▶ SET PROBLEM: Reproduce every line of the data below without any change.

▶ DATA IN THIS EXERCISE:
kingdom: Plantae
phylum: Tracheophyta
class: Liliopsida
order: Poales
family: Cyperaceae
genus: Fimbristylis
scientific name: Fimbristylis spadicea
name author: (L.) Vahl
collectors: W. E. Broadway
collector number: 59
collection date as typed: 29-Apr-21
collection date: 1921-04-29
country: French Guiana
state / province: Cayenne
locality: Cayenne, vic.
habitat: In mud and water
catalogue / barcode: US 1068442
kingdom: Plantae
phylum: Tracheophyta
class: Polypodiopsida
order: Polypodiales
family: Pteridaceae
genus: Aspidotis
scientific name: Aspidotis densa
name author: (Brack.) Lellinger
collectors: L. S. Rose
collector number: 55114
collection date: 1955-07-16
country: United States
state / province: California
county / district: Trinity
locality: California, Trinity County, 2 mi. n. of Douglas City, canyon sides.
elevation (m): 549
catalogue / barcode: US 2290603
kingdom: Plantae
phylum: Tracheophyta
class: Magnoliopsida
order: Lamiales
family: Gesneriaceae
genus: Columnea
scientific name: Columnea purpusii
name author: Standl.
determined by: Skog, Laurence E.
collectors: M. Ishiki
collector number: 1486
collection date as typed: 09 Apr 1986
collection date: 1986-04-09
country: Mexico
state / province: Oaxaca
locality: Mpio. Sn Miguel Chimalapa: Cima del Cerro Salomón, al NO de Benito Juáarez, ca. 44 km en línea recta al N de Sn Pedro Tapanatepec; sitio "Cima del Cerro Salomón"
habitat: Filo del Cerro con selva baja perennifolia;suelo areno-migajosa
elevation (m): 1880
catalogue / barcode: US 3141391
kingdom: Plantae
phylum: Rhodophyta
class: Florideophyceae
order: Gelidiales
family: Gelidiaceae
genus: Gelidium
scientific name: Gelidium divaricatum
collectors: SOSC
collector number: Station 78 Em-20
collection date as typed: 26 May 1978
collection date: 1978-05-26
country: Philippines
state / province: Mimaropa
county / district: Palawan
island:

▶ RESULT BELOW:
kingdom: Plantae
phylum: Tracheophyta
class: Liliopsida
order: Poales
family: Cyperaceae
genus: Fimbristylis
scientific name: Fimbristylis spadicea
name author: (L.) Vahl
collectors: W. E. Broadway
collector number: 59
collection date as typed: 29-Apr-21
collection date: 1921-04-29
country: French Guiana
state / province: Cayenne
locality: Cayenne, vic.
habitat: In mud and water
catalogue / barcode: US 1068442
kingdom: Plantae
phylum: Tracheophyta
class: Polypodiopsida
order: Polypodiales
family: Pteridaceae
genus: Aspidotis
scientific name: Aspidotis densa
name author: (Brack.) Lellinger
collectors: L. S. Rose
collector number: 55114
collection date: 1955-07-16
country: United States
state / province: California
county / district: Trinity
locality: California, Trinity County, 2 mi. n. of Douglas City, canyon sides.
elevation (m): 549
catalogue / barcode: US 2290603
kingdom: Plantae
phylum: Tracheophyta
class: Magnoliopsida
order: Lamiales
family: Gesneriaceae
genus: Columnea
scientific name: Columnea purpusii
name author: Standl.
determined by: Skog, Laurence E.
collectors: M. Ishiki
collector number: 1486
collection date as typed: 09 Apr 1986
collection date: 1986-04-09
country: Mexico
state / province: Oaxaca
locality: Mpio. Sn Miguel Chimalapa: Cima del Cerro Salomón, al NO de Benito Juáarez, ca. 44 km en línea recta al N de Sn Pedro Tapanatepec; sitio "Cima del Cerro Salomón"
habitat: Filo del Cerro con selva baja perennifolia;suelo areno-migajosa
elevation (m): 1880
catalogue / barcode: US 3141391
kingdom: Plantae
phylum: Rhodophyta
class: Florideophyceae
order: Gelidiales
family: Gelidiaceae
genus: Gelidium
scientific name: Gelidium divaricatum
collectors: SOSC
collector number: Station 78 Em-20
collection date as typed: 26 May 1978
collection date: 1978-05-26
country: Philippines
state / province: Mimaropa
county / district: Palawan
island:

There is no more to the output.